Over the course of our early deployments, we saw that an enormous portion of data unification projects could be distilled down to a few simple activities centered around a dashboard for managing assignment and review of expert feedback. This could be managed by a data curator—a non-technical user—who can assess the quality of the data and oversee a project to improve data integrity. We created a simple, pre-canned workflow that addressed these core use cases, but many projects required additional workflow that extended beyond this core. To ensure that the needs of these deployments would also be met, we built good APIs so our core capabilities could be integrated into other workflow systems.
Focusing on our core capabilities while providing good integration with other tools enabled many of our projects to deliver initial results in under a month, with incremental, weekly deliveries after that. Delivering results quickly built demand within the customer organization, helping to motivate further investment in the project and integration into standard ETL and other IT infrastructures.
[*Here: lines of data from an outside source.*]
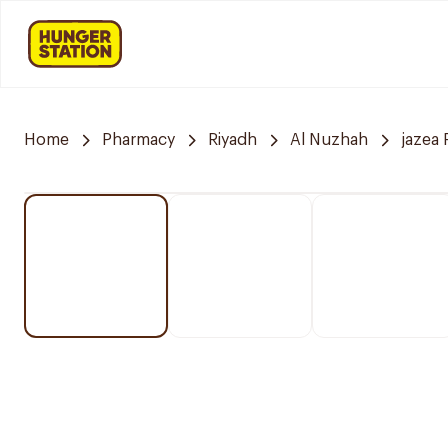
Home
Pharmacy
Riyadh
Al Nuzhah
jazea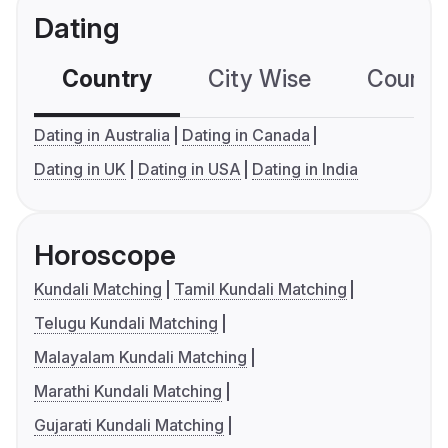
Dating
Country
City Wise
Country
Dating in Australia
Dating in Canada
Dating in UK
Dating in USA
Dating in India
Horoscope
Kundali Matching
Tamil Kundali Matching
Telugu Kundali Matching
Malayalam Kundali Matching
Marathi Kundali Matching
Gujarati Kundali Matching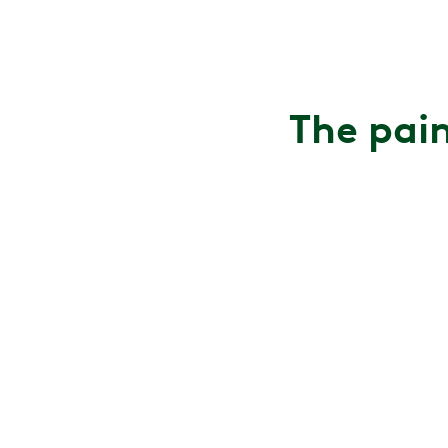
The pain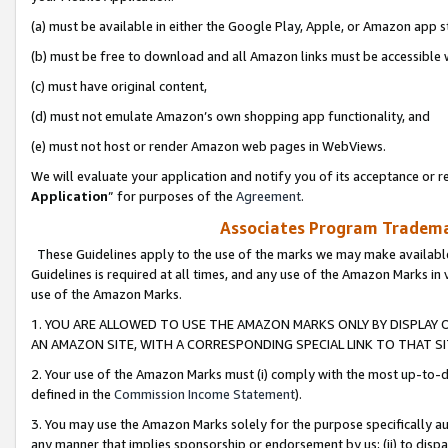
(a) must be available in either the Google Play, Apple, or Amazon app s
(b) must be free to download and all Amazon links must be accessible 
(c) must have original content,
(d) must not emulate Amazon’s own shopping app functionality, and
(e) must not host or render Amazon web pages in WebViews.
We will evaluate your application and notify you of its acceptance or re
Application
” for purposes of the
Agreement
.
Associates Program Trademar
These Guidelines apply to the use of the marks we may make available
Guidelines is required at all times, and any use of the Amazon Marks in 
use of the Amazon Marks.
1. YOU ARE ALLOWED TO USE THE AMAZON MARKS ONLY BY DISPLAY 
AN AMAZON SITE, WITH A CORRESPONDING SPECIAL LINK TO THAT SI
2. Your use of the Amazon Marks must (i) comply with the most up-to-da
defined in the
Commission Income Statement
).
3. You may use the Amazon Marks solely for the purpose specifically a
any manner that implies sponsorship or endorsement by us; (ii) to disparag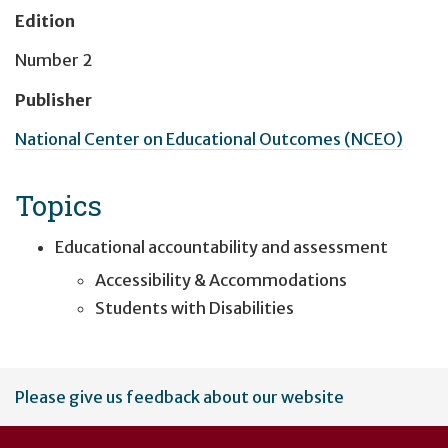
Edition
Number 2
Publisher
National Center on Educational Outcomes (NCEO)
Topics
Educational accountability and assessment
Accessibility & Accommodations
Students with Disabilities
User
Please give us feedback about our website
account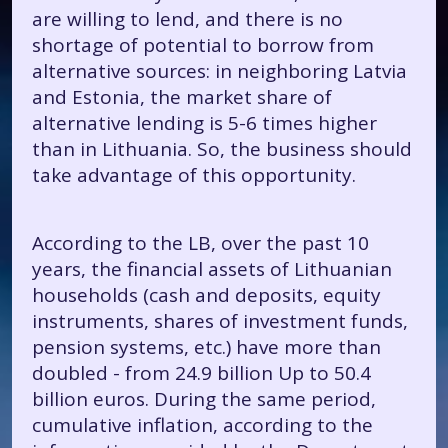
are willing to lend, and there is no
shortage of potential to borrow from
alternative sources: in neighboring Latvia
and Estonia, the market share of
alternative lending is 5-6 times higher
than in Lithuania. So, the business should
take advantage of this opportunity.
According to the LB, over the past 10
years, the financial assets of Lithuanian
households (cash and deposits, equity
instruments, shares of investment funds,
pension systems, etc.) have more than
doubled - from 24.9 billion Up to 50.4
billion euros. During the same period,
cumulative inflation, according to the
This integration became another project deliverable along the way, rather than a barrier to delivering useful results.
We learned that focusing on our core differentiators and satisfying the needs of data consumers was the best way to define a new product in an emerging market.
“The Tamr Codeline” chapter goes on to look at many other vexing challenges we have encountered at Tamr, how we overcame them, lessons learned, and some surprising opportunities that emerged as a result. As we continue to work closely with Mike to realize his vision and guidance, the ultimate validation is in the vast savings our customers attribute to our projects and the testimonials they give to their peers, describing how what they have long known to be impossible has suddenly become possible.